[Saved entries]
==================================================

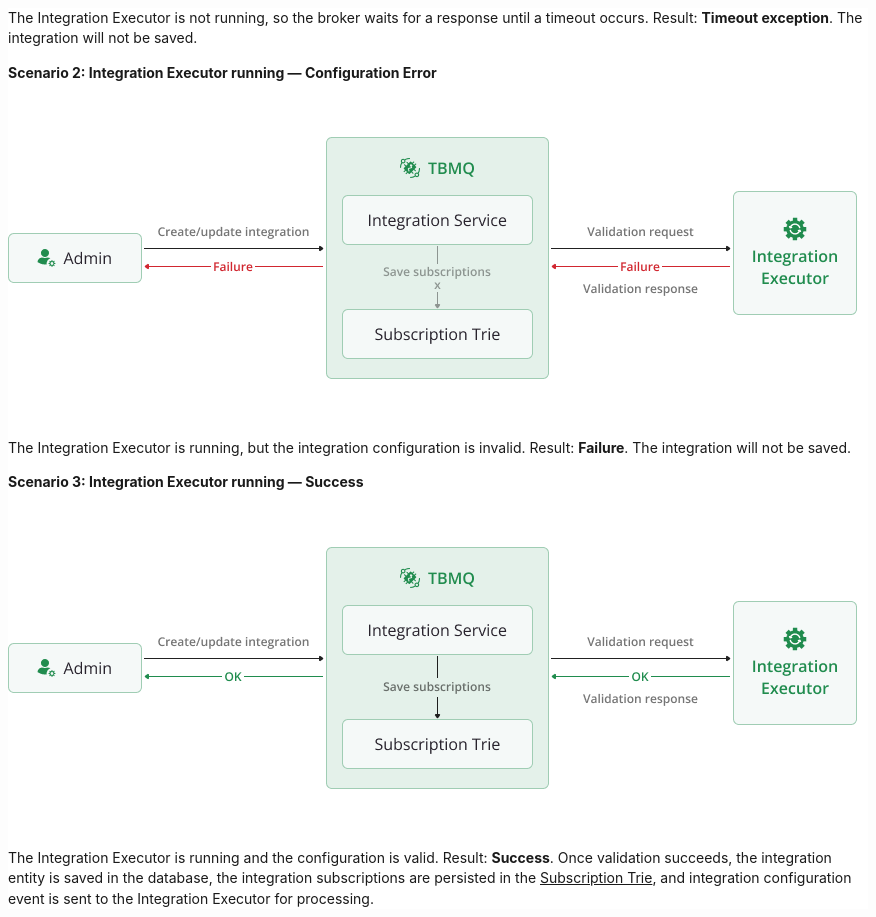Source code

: The Integration Executor is not running, so the broker waits for a response until a timeout occurs. Result: **Timeout exception**.
The integration will not be saved.

**Scenario 2: Integration Executor running — Configuration Error**

![image](/images/mqtt-broker/integrations/tbmq-ie-admin-error.png)

The Integration Executor is running, but the integration configuration is invalid. Result: **Failure**.
The integration will not be saved.

**Scenario 3: Integration Executor running — Success**

![image](/images/mqtt-broker/integrations/tbmq-ie-admin-ok.png)

The Integration Executor is running and the configuration is valid. Result: **Success**.
Once validation succeeds, the integration entity is saved in the database, the integration subscriptions are persisted in the [Subscription Trie](/docs/{{docsPrefix}}mqtt-broker/architecture/#subscriptions-trie),
and integration configuration event is sent to the Integration Executor for processing.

==================================================

EXERCISE GOAL: Copy every line of the data word for word, omitting the images.

ANSWER FOR THE TASK:
Source code

: The Integration Executor is not running, so the broker waits for a response until a timeout occurs. Result: **Timeout exception**.
The integration will not be saved.

**Scenario 2: Integration Executor running — Configuration Error**

![image](/images/mqtt-broker/integrations/tbmq-ie-admin-error.png)

The Integration Executor is running, but the integration configuration is invalid. Result: **Failure**.
The integration will not be saved.

**Scenario 3: Integration Executor running — Success**

![image](/images/mqtt-broker/integrations/tbmq-ie-admin-ok.png)

The Integration Executor is running and the configuration is valid. Result: **Success**.
Once validation succeeds, the integration entity is saved in the database, the integration subscriptions are persisted in the [Subscription Trie](/docs/{{docsPrefix}}mqtt-broker/architecture/#subscriptions-trie),
and integration configuration event is sent to the Integration Executor for processing.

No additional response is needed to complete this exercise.